Ancistrocerus gazella, known as the European potter wasp or European tube wasp, is a species of potter wasp. As an imago (adult), the female collects as many as 20 caterpillars for each nest, which consists of a single cell. Her larval offspring then feed on these inside the nest, which is sealed with mud arranged by her. As adults, they eat nectar and aphid honeydew. Males cannot sting, and the sting of a female is not painful. They can be found on windows, foraging for nectar on flowers, or searching out small cracks or holes in which to nest.

==Distribution and habitat==
This wasp is native to Europe, its range including Norway, Sweden, the Netherlands, France, Spain, Germany, Italy, Poland, Austria, Ukraine, Romania and Bulgaria. In the British Isles it occurs in England, as far north as the Scottish Borders so likely southern Scotland also, in Wales and at scattered locations in Ireland. It also occurs in Morocco. It is found in a variety of habitats where there is suitable sandy and clay soil, such as river banks, coastal areas, parkland, open woodland and urban areas.
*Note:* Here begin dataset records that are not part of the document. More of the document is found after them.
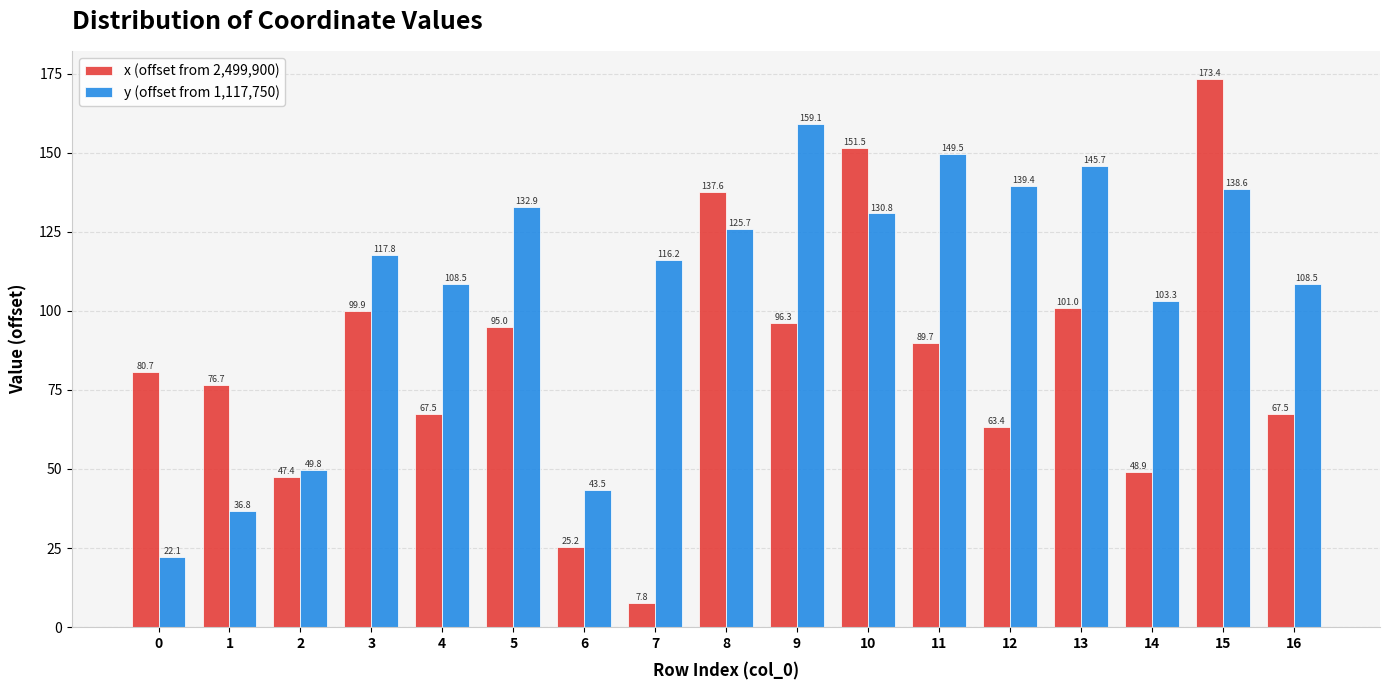

What are all the series names shown in the legend?

x (offset from 2,499,900), y (offset from 1,117,750)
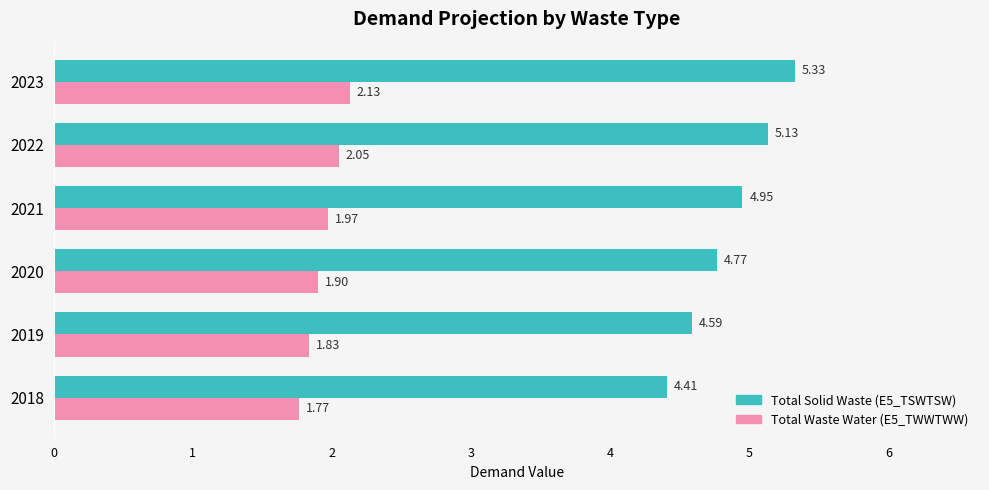

At which category is the sum across all series the highest?

2023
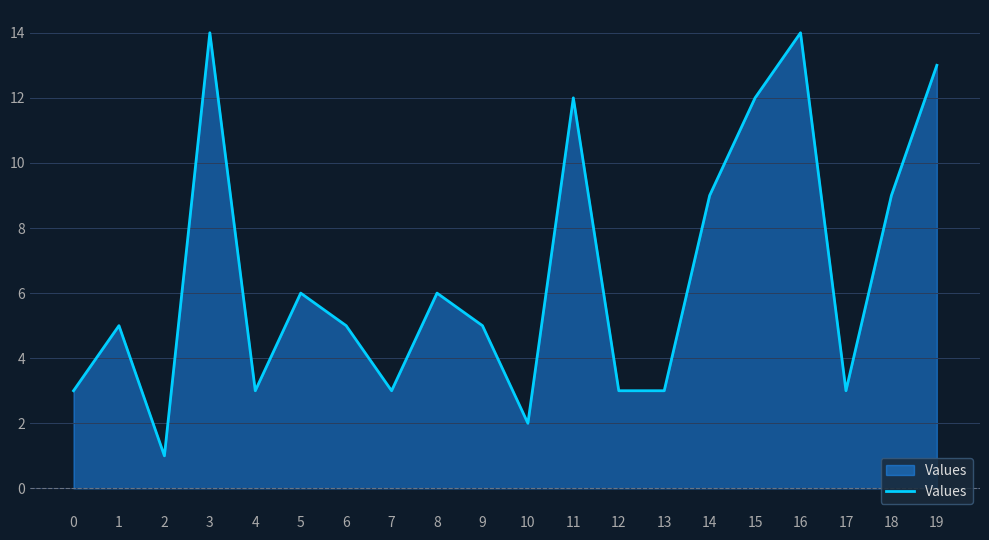

What is the approximate value at 18, to the nearest 10?

10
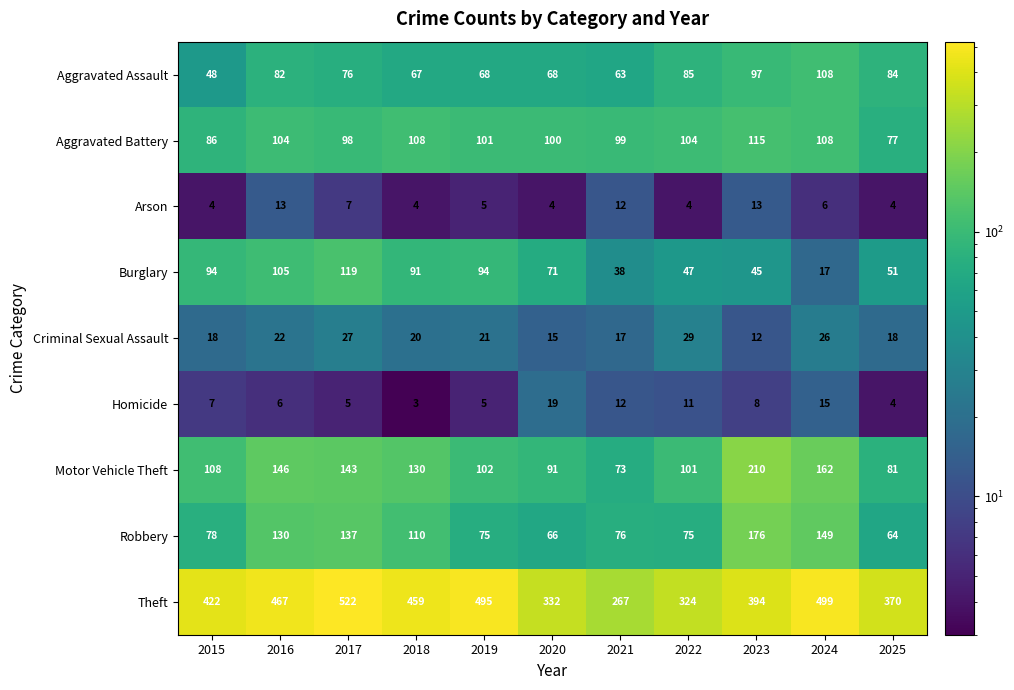

Rank the series by their maximum value, from lowest to highest.

Arson, Homicide, Criminal Sexual Assault, Aggravated Assault, Aggravated Battery, Burglary, Robbery, Motor Vehicle Theft, Theft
The species became established in Auckland, New Zealand in 1987, and is now found even in Otago (near the country's southern extremity).

==Ecology==
In late spring, the wasps emerge from their over-wintering sites and feed on nectar and pollen from such plants as sea-holly, bramble, hogweed and thistles. After mating, the females search for suitable nest sites; these are usually cavities in plants such as hollow stems, pith cavities of dead twigs or the disused tunnels made by wood-boring insects. Inside these tubes, the cells are arranged linearly, with a clay partition between them. The female lays an egg in the first cell and then stocks it with several paralysed caterpillars, before sealing it with a clay plug. Further cells are made in a similar manner. Each wasp egg hatches in a few days and the larva takes ten or twelve days to consume its supply of caterpillars. After a short rest, or an extended period of diapause, depending on the time of year, the larva spins a cocoon and the adult emerges about a fortnight later. It moistens the clay plug to soften it before emerging into the open.